*** Opening of DATA PROVIDED ***

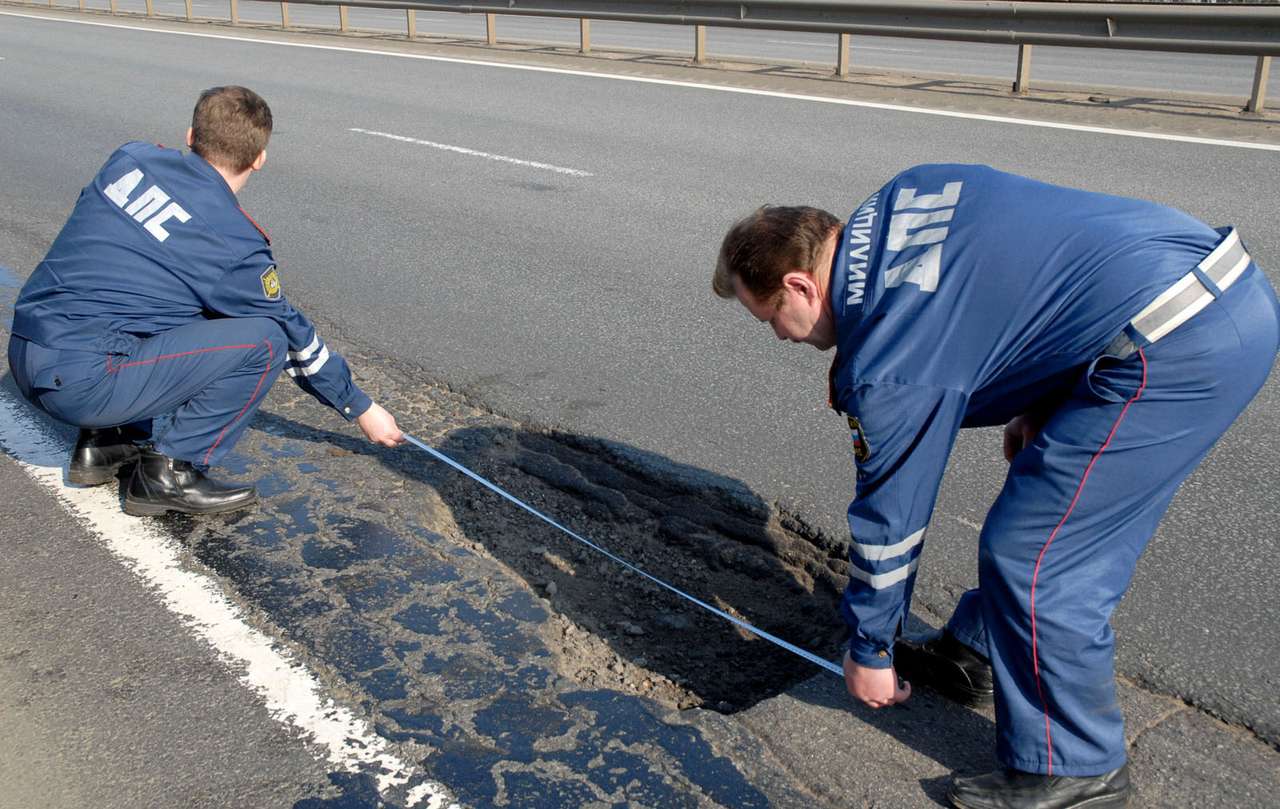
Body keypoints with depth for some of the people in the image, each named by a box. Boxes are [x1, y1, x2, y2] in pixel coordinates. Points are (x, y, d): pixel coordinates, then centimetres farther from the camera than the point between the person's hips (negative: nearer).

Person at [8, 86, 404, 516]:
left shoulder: (131, 157, 7)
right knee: (263, 339, -7)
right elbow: (294, 337, 2)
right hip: (82, 383, -8)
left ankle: (107, 442, 21)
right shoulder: (235, 242, -9)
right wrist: (362, 409, 15)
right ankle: (169, 473, 0)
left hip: (23, 359, 8)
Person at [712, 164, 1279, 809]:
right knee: (1049, 514, 22)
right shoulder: (896, 201, 11)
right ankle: (977, 654, 40)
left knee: (1034, 558, -2)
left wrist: (870, 651, 14)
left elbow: (889, 517, -2)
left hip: (1179, 346, -11)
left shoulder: (884, 365, -12)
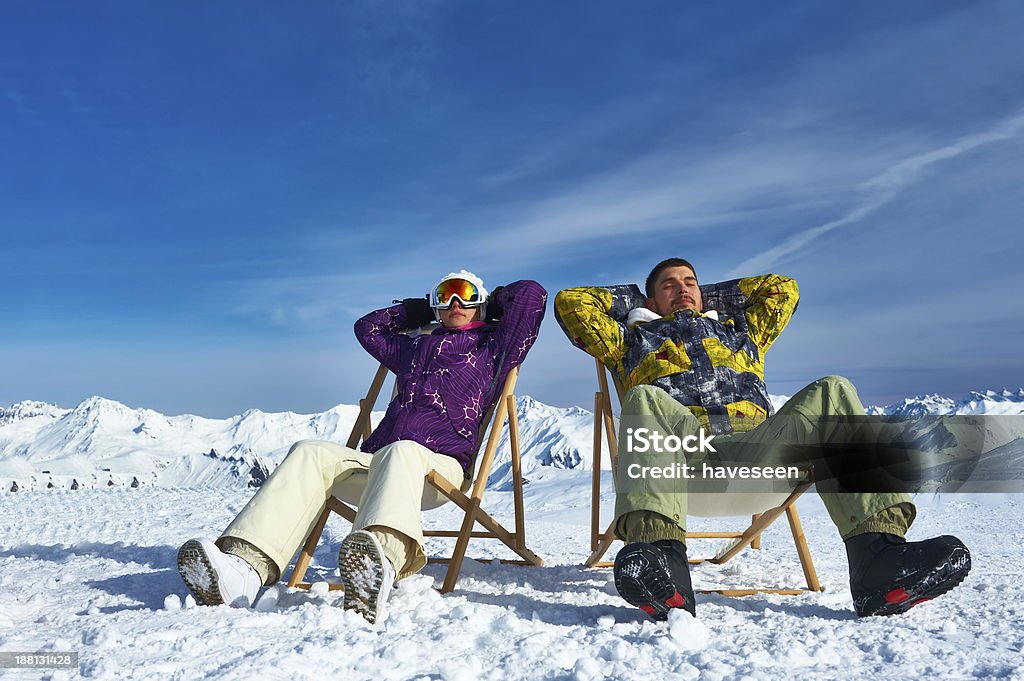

*** Close of DATA PROVIDED ***

● **WHAT TO PRODUCE**: Please write out exactly, and only, the lines from the beginning of the entries through the line containing "right knee: (1049, 514, 22)", including both and skipping all pictures.

● **RESPONSE TO THE TASK**:
Body keypoints with depth for some of the people in the image, each named by a box. Boxes are [x1, y1, x2, y2] in pixel coordinates. Points are (x, y, d): pixel coordinates, then centimetres farther from the camera than the point between the person's hips (negative: nearer).

Person at [8, 86, 404, 516]:
left shoulder: (131, 157, 7)
right knee: (263, 339, -7)
right elbow: (294, 337, 2)
right hip: (82, 383, -8)
left ankle: (107, 442, 21)
right shoulder: (235, 242, -9)
right wrist: (362, 409, 15)
right ankle: (169, 473, 0)
left hip: (23, 359, 8)
Person at [712, 164, 1279, 809]:
right knee: (1049, 514, 22)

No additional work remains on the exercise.